Bug#33754993: crash in Item_ref::check_cols after function execution

roylyseng · roylyseng · commit aed590bce078 · 2022-05-10T11:58:04.000+02:00
There is a failure in second execution of a stored function with
a CREATE TABLE statement that has an error that is revealed during
preparation. In the first execution, a preparation is performed and
the error is noticed. Thus, the statement does not reach the
"prepared" state and the statement is also attempted prepared in
the subsequent execution. However, the statement is not cleaned up
after the first prepare attempt, and we reach some inconsistent data
structures and the failure occurs.

Notice that we never expected a second preparation. The expectation
is to delete all remains of a failed preparation and retry it from
a fresh data structure.
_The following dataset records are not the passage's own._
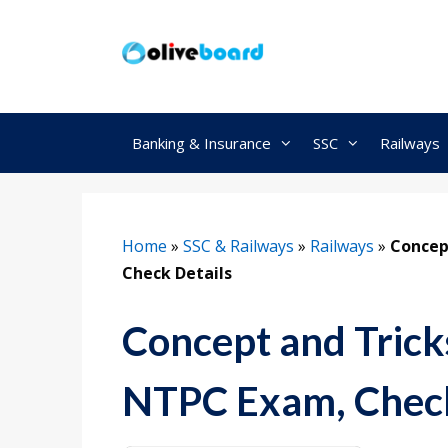
Skip
to
content
Banking & Insurance
SSC
Railways
Home
»
SSC & Railways
»
Railways
»
Concep
Check Details
Concept and Trick
NTPC Exam, Check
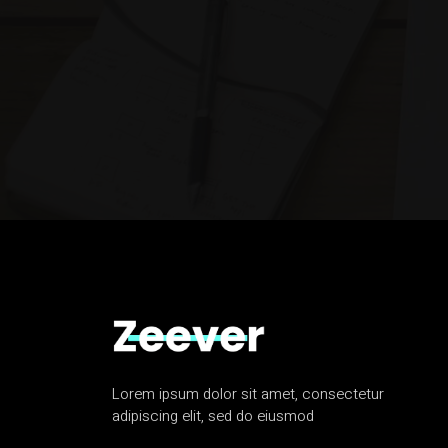
Lorem ipsum dolor sit amet, consectetur
adipiscing elit, sed do eiusmod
This situation may also never occur with
a prepared statement, because a prepared statement that fails
preparation is simply not created.

The solution here is to delete the AST of a stored function statement
if preparation fails and recreate it on the next execution. We do this
by marking the statement as "invalid" if an error has occurred and
the execution never started, assuming that this means preparation
never completed. There is already code to pick up the "invalid" state
on the next execution, and thus the existing AST is deleted and
recreated from the statement text.

Notice that we would have better control if we had fully separate
preparation and execution of all statements, meaning that we could call
the preparation function on first execution and could have a simple test
for whether preparation was successful or not.
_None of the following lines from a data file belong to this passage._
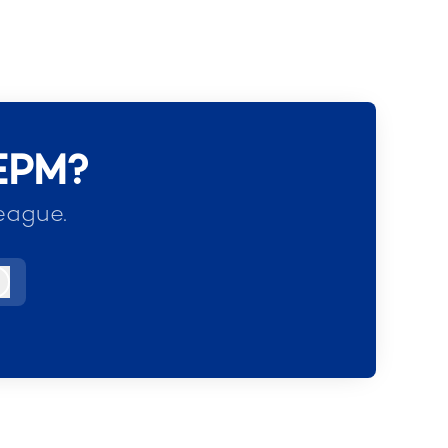
 EPM?
eague.
Log in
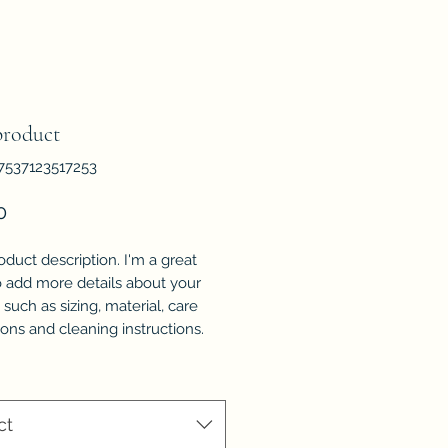
product
7537123517253
Price
0
oduct description. I'm a great 
o add more details about your 
such as sizing, material, care 
ions and cleaning instructions.
ct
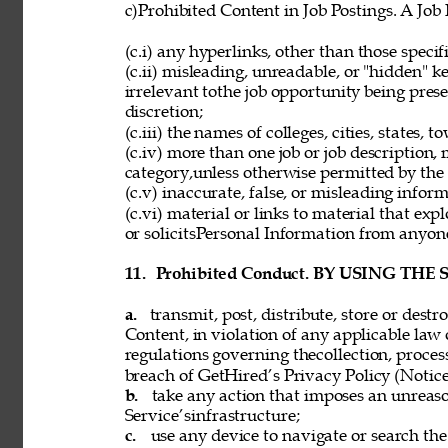
c)Prohibited Content in Job Postings. A Job
(c.i) any hyperlinks, other than those speci
(c.ii) misleading, unreadable, or "hidden" 
irrelevant tothe job opportunity being pres
discretion; 
(c.iii) the names of colleges, cities, states, 
(c.iv) more than one job or job description,
category,unless otherwise permitted by the 
(c.v) inaccurate, false, or misleading inform
(c.vi) material or links to material that exp
or solicitsPersonal Information from anyon
11. 
Prohibited Conduct. BY USING THE
a. 
transmit, post, distribute, store or dest
Content, in violation of any applicable law 
regulations governing thecollection, process
breach of GetHired’s Privacy Policy (Notice
b. 
take any action that imposes an unreaso
Service’sinfrastructure; 
c. 
use any device to navigate or search the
This patch also fixes bug#33079896, and a test case for this has been
added.

Change-Id: I0a1757ebbd1abf856f97f7aa7ca39e9e4ac5631a
diff --git a/sql/sp_instr.cc b/sql/sp_instr.cc
@@ -741,9 +741,16 @@ bool sp_lex_instr::validate_lex_and_execute_core(THD *thd, uint *nextp,
           raise it to the user;
     */
     if (stmt_reprepare_observer == nullptr || thd->is_fatal_error() ||
-        thd->killed || thd->get_stmt_da()->mysql_errno() != ER_NEED_REPREPARE)
+        thd->killed || thd->get_stmt_da()->mysql_errno() != ER_NEED_REPREPARE) {
+      /*
+        If an error occurred before execution, make sure next execution is
+        started with a clean statement:
+      */
+      if (m_lex->is_metadata_used() && !m_lex->is_exec_started()) {
+        invalidate();
+      }
       return true;
-
+    }
     /*
       Reprepare_observer ensures that the statement is retried a maximum number
       of times, to avoid an endless loop.